**Input for this task**
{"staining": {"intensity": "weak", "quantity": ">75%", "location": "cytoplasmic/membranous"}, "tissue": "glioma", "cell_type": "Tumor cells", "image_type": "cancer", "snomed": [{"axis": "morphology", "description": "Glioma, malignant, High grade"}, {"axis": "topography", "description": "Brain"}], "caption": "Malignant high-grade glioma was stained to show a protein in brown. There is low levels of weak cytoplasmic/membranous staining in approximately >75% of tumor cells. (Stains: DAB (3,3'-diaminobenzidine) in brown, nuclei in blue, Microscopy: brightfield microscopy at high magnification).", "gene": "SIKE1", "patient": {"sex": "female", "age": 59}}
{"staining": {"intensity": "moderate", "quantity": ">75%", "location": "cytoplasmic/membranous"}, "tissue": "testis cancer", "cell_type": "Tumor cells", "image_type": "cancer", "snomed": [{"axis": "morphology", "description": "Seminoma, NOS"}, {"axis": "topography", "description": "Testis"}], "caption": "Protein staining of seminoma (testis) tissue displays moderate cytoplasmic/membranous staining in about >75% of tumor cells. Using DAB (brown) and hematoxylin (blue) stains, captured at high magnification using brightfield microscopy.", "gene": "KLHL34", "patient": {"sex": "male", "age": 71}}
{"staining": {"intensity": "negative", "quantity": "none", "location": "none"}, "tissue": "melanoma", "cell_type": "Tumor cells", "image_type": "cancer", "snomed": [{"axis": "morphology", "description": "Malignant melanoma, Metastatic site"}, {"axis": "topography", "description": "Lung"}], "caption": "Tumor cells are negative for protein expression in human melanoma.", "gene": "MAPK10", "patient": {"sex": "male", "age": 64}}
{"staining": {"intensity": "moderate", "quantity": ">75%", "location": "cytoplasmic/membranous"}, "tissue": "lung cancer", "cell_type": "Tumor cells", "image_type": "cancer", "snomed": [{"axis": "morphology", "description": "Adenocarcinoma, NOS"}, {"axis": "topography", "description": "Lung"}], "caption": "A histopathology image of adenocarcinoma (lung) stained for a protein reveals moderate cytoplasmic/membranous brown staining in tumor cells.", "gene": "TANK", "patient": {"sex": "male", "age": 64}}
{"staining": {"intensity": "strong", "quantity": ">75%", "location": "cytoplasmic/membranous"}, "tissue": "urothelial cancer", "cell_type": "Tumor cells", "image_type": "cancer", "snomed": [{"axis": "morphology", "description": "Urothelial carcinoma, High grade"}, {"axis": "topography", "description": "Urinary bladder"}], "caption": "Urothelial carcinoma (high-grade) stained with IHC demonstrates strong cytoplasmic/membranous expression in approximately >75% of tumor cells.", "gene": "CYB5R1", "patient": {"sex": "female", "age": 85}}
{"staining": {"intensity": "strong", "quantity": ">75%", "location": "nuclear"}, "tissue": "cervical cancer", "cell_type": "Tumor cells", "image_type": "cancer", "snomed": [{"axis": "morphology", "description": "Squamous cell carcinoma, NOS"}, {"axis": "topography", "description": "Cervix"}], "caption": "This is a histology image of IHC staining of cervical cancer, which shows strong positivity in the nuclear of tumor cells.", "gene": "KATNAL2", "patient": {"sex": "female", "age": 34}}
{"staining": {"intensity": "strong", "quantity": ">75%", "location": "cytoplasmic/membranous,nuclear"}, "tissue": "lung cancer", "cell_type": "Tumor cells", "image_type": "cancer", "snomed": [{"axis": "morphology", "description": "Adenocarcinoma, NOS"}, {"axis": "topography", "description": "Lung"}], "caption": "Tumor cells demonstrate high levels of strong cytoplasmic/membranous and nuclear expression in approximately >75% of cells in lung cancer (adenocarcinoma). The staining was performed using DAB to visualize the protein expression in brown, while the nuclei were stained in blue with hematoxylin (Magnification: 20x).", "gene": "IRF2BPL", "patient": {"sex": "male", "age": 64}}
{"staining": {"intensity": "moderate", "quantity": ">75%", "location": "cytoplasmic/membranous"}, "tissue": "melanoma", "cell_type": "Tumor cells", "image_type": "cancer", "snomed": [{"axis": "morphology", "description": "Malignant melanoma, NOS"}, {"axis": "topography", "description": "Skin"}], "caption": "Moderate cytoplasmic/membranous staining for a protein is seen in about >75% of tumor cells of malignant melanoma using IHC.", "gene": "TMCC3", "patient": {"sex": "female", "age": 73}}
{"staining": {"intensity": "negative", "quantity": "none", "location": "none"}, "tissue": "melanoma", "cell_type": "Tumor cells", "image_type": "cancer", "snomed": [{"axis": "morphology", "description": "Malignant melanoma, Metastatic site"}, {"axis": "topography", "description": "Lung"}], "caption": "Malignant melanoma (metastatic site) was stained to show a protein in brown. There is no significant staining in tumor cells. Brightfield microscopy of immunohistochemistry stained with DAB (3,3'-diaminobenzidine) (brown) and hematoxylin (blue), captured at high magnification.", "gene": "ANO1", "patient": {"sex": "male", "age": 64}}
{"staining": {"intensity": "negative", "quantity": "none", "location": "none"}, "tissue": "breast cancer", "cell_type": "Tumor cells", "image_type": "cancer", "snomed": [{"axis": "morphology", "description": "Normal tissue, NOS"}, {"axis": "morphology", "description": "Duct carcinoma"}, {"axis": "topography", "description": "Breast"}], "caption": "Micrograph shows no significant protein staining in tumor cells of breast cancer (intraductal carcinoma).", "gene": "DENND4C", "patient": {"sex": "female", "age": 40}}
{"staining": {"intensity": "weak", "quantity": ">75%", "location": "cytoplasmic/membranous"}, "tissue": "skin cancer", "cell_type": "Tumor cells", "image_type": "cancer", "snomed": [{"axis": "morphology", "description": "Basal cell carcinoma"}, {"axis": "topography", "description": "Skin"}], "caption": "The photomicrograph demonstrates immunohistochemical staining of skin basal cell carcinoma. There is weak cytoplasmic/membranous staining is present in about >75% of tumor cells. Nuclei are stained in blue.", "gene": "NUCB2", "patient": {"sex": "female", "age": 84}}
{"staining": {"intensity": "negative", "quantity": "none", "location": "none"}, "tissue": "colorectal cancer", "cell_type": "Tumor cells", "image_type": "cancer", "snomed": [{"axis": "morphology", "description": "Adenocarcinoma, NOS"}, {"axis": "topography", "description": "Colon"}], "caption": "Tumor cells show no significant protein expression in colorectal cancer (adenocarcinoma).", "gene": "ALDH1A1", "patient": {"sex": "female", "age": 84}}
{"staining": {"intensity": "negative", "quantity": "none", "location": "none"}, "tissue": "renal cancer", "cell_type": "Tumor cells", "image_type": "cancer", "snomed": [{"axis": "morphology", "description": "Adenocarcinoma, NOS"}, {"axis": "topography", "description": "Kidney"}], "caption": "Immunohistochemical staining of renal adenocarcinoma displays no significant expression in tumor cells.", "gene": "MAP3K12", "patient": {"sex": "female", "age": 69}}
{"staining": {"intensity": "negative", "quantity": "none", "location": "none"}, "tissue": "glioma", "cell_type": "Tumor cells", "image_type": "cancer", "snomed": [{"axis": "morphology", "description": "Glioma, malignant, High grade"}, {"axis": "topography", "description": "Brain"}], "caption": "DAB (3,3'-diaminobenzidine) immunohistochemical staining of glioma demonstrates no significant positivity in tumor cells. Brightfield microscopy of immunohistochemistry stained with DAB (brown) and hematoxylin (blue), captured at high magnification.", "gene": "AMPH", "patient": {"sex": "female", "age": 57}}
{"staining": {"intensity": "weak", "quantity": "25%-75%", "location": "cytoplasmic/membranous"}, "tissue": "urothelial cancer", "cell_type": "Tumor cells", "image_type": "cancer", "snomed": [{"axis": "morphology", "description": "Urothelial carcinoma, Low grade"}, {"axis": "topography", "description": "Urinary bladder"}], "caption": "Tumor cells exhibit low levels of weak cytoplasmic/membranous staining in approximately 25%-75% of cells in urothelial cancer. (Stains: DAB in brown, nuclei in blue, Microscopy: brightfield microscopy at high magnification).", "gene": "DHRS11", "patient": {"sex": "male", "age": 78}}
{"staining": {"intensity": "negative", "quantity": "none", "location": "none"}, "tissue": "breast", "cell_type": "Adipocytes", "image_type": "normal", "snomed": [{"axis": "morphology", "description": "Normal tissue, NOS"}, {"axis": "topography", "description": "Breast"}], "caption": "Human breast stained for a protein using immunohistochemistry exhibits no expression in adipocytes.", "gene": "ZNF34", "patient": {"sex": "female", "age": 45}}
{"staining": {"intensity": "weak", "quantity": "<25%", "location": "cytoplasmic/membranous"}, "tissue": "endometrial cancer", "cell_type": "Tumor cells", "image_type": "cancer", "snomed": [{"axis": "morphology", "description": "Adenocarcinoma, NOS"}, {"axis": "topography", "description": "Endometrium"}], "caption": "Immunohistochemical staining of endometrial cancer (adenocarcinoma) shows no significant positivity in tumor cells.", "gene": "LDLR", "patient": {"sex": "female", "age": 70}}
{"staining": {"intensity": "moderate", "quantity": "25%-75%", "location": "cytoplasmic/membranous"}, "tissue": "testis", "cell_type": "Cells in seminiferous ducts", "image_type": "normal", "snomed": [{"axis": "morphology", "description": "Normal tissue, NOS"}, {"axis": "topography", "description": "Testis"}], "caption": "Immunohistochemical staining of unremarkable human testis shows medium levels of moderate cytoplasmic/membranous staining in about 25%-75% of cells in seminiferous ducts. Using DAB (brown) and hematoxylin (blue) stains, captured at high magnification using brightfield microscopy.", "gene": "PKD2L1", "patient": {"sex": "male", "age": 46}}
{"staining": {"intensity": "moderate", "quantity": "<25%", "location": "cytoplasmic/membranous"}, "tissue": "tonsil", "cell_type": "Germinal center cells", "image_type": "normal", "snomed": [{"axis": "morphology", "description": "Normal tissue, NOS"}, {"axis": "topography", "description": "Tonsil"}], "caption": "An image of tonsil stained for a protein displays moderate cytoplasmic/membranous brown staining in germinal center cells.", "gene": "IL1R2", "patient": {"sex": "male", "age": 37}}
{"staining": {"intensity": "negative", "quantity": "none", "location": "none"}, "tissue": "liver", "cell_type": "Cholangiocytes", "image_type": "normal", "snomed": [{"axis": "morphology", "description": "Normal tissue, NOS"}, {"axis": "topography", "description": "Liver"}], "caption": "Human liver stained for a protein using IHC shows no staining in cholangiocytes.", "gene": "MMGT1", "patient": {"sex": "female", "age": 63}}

**Problem to solve**
Which lines of the material above hold the string "Metastatic"? Pull them out.

**Worked solution**
{"staining": {"intensity": "negative", "quantity": "none", "location": "none"}, "tissue": "melanoma", "cell_type": "Tumor cells", "image_type": "cancer", "snomed": [{"axis": "morphology", "description": "Malignant melanoma, Metastatic site"}, {"axis": "topography", "description": "Lung"}], "caption": "Tumor cells are negative for protein expression in human melanoma.", "gene": "MAPK10", "patient": {"sex": "male", "age": 64}}
{"staining": {"intensity": "negative", "quantity": "none", "location": "none"}, "tissue": "melanoma", "cell_type": "Tumor cells", "image_type": "cancer", "snomed": [{"axis": "morphology", "description": "Malignant melanoma, Metastatic site"}, {"axis": "topography", "description": "Lung"}], "caption": "Malignant melanoma (metastatic site) was stained to show a protein in brown. There is no significant staining in tumor cells. Brightfield microscopy of immunohistochemistry stained with DAB (3,3'-diaminobenzidine) (brown) and hematoxylin (blue), captured at high magnification.", "gene": "ANO1", "patient": {"sex": "male", "age": 64}}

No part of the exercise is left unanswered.